The city that gave us Jimi Hendrix, Nirvana and Starbucks has also turned a new page in electrification and curbing emissions. This week Seattle announced it had provided more than 1,000 rebates and no-cost upgrades to low-to-moderate income residents to switch to electric heat pumps from conventional boilers and HVAC systems.
Not a bad start for a mid-tier city whose population is 733,919, an increase of just under 37% since the Dot Com era brought numerous technology companies to the region. Targeting climate pollution in buildings is one of Seattle’s top priorities, while its Clean Heat program rebates incentivize and support building owners to make the transition from oil and propane systems to energy efficient electric heat pump systems.
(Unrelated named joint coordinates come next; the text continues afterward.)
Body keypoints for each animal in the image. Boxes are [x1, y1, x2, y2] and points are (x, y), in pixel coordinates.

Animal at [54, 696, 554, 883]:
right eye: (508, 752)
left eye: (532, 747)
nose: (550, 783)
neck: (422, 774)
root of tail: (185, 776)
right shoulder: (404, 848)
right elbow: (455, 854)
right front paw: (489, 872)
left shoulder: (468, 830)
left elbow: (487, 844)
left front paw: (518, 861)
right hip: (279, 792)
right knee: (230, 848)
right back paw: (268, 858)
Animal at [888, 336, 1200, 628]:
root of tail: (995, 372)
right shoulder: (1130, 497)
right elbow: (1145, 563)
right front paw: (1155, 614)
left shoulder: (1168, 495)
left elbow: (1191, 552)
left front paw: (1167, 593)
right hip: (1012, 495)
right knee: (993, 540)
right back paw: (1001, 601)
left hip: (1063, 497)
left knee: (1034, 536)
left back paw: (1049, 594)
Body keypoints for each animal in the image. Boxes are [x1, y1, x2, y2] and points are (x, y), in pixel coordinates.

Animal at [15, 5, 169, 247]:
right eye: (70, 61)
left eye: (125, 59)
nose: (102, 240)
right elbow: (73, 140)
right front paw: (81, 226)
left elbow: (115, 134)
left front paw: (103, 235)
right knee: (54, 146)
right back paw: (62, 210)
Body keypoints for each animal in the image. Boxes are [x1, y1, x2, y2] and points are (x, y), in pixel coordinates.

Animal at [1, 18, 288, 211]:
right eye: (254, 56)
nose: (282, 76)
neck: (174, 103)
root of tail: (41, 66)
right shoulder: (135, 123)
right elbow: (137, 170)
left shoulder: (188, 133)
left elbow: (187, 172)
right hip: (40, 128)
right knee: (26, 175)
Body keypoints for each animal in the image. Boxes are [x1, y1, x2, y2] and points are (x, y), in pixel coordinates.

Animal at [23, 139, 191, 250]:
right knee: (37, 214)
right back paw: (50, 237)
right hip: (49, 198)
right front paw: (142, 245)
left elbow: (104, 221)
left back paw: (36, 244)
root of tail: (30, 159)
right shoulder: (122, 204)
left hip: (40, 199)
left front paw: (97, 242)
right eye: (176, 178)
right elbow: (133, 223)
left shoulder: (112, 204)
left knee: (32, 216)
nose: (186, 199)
Seattle’s Office of Sustainability and Environment launched the Clean Heat program in 2017, providing an instant $1,500 rebate to qualified contractors to apply credit to customer’s invoices when they convert their HVAC system to electric systems like a heat pump. Households that qualify as low-to-moderate income are eligible to receive a heat pump conversion at no cost through the city’s Office of Housing bureau.
An additional $2,000 tax credit from the Inflation Reduction Act brings the total rebate ticket to $3,500 for Seattle residents to recoup from switching to electric heat pumps.
Residents interested in converting to heat pumps can visit the OSE’s website to enroll, while the city has set up a Clean Heat Program website to find contractors available to install a Mitsubishi Electric heat pump.
The average household uses 500 gallons per year for heating, or 5 metric tons of carbon emissions, the equivalent of driving 12,244 miles in an average car.
With about 18,000 households tied to oil heating systems at the start, the Sustainability office estimates up to 1,500 householders per year have been transitioning from oil to electric systems. This shows a 28% conversion rate based on a cumulative drop to 13,000 oil systems on the high end.
By December 2028, Seattle homeowners with traditional oil tanks may be mandated to upgrade their tank to a code-compliant tank in order to prevent leaks or otherwise remove the tank without fear of penalty. The Seattle City Council recently budgeted $2.6 million for 2023-24 for oil conversion incentives, while repealing its oil tax ordinance.
Electric heat pumps not only reduce carbon emissions, they are also three times more efficient than an oil furnace. The technology has also improved over the last decade, as current systems detect changes in temperature and adjust accordingly, with increased reliability. Despite their name, heat pumps also provide air conditioning during the Summer, providing a dual system that as an electric system runs year-round providing temperature-controlled comfort throughout the house. A heat pump’s filtration system can meanwhile be increased during seasons of increased wildfire risk, when smoke and poor air quality can extend into urban environments.
According to the Rocky Mountain Institute, as of November 2022 more than 15 states and 100 U.S. cities have moved to electrification via heat pumps and other means such as EV charging systems, with four states – New York, California, Massachusetts and Maine – calling for a full electrification to heat pumps by 2030.
- In New York, Governor Hochul called for the retrofit of 2 million electrified or electrification-ready homes by 2030, which includes heat pumps, as well as all-electric new construction no later than 2027.
- In California, Governor Newsom called for 3 million climate-friendly homes by 2030 and 7 million by 2035. He set a target of 6 million heat pumps to be deployed by 2030, with at least 50 percent of the funding to achieve these goals to be in historically marginalized and underserved communities.
- The Massachusetts 2020 Decarbonization Roadmap calls for efficient electric heating in approximately 1 million homes and in 300 million square feet of commercial buildings by 2030.
- In Maine, Governor Mills called for the installation of 100,000 high-performance heat pumps in the state’s homes and businesses by 2025, as well as funding commitments to help achieve the goal. Maine is making notable progress toward its commitment — just one year after the commitment, more than 28,000 high-efficiency heat pumps were installed.